# Opdracht
Selecteer elke regel in de rijen hieronder die het woord "that" bevat, waarbij hoofdletters en kleine letters verschil maken.

------------------------------------------------------------------------

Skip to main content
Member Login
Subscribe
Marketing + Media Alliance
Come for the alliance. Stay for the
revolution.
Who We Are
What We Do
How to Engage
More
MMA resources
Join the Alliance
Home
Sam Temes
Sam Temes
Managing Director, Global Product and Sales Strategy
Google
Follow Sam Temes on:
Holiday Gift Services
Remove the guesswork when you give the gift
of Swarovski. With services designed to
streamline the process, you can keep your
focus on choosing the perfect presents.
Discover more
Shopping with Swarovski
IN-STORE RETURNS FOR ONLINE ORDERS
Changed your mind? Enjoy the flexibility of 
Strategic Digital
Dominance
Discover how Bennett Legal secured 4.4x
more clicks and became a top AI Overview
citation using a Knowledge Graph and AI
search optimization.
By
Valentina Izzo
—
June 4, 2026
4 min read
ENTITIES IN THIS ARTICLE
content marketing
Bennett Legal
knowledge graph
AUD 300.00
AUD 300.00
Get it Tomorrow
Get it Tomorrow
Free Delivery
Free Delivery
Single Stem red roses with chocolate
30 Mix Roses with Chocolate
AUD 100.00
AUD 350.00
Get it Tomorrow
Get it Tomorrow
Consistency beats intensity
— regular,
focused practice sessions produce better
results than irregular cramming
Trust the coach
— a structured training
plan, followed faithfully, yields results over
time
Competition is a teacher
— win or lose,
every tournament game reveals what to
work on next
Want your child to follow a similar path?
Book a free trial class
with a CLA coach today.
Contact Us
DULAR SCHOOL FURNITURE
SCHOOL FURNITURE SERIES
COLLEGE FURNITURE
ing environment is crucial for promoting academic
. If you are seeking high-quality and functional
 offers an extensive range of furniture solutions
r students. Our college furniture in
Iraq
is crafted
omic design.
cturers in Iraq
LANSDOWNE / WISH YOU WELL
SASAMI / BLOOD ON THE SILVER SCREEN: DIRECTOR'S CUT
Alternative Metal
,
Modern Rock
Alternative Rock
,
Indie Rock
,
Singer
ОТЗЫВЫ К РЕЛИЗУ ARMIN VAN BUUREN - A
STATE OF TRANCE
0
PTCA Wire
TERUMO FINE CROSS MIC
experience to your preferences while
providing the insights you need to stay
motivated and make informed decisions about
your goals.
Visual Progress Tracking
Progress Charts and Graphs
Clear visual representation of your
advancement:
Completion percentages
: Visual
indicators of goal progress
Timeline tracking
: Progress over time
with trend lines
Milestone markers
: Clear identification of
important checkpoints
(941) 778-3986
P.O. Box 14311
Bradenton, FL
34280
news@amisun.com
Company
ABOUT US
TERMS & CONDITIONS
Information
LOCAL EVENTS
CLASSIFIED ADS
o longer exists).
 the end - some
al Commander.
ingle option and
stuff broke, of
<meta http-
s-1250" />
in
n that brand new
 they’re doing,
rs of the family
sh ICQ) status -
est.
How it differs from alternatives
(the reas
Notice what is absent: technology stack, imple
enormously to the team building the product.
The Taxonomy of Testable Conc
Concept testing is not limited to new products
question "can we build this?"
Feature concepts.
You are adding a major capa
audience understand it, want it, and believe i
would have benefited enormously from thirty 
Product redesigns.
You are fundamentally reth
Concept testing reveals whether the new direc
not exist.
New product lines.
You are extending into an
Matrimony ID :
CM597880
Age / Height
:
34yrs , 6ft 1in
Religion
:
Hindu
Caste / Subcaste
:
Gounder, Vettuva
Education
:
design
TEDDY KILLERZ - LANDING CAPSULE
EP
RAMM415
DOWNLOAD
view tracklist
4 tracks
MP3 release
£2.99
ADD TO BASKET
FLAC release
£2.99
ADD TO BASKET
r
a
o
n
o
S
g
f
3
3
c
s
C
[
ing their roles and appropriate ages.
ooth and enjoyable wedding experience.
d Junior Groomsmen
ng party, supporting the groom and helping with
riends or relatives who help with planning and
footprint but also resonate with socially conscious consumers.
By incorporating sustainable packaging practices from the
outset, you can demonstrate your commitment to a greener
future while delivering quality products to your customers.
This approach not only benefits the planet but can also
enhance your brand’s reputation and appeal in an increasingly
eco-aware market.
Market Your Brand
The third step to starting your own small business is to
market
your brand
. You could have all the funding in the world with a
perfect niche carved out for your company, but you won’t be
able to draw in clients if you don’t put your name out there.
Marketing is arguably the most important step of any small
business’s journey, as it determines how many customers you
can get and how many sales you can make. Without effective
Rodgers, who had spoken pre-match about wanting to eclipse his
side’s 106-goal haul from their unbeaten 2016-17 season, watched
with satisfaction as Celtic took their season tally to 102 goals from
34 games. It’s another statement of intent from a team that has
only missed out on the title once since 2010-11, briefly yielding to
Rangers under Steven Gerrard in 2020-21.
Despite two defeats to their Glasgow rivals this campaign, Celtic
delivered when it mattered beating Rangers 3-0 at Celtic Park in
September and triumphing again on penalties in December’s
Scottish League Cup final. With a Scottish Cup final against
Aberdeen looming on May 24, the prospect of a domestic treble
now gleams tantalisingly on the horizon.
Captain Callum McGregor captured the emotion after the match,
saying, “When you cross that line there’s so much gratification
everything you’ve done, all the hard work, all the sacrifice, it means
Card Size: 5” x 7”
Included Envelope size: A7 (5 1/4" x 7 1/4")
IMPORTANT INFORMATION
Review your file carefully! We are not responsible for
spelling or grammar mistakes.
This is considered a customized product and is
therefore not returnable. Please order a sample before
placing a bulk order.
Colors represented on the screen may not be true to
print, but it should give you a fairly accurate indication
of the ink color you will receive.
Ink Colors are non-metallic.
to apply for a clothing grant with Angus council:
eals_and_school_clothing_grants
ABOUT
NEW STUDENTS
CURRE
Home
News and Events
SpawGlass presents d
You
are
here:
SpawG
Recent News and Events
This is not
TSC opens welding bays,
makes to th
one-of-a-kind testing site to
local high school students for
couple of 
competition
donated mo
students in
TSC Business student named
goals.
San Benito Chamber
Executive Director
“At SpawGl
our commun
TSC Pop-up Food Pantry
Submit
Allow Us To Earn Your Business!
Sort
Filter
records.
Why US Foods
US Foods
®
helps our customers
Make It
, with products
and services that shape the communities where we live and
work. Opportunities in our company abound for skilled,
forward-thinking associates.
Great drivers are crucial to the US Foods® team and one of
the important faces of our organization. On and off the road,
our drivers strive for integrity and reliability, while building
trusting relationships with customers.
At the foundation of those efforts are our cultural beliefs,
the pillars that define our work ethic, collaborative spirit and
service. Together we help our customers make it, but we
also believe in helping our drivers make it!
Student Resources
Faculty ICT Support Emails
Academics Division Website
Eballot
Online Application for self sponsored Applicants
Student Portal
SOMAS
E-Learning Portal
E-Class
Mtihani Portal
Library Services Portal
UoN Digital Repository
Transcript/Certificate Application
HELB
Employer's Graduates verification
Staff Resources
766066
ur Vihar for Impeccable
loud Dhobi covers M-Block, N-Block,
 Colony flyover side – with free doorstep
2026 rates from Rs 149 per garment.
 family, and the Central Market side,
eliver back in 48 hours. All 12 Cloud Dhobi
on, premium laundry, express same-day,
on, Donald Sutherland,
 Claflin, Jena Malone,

------------------------------------------------------------------------

# Uitwerking
n that brand new
34 games. It’s another statement of intent from a team that has
saying, “When you cross that line there’s so much gratification
and services that shape the communities where we live and
the pillars that define our work ethic, collaborative spirit and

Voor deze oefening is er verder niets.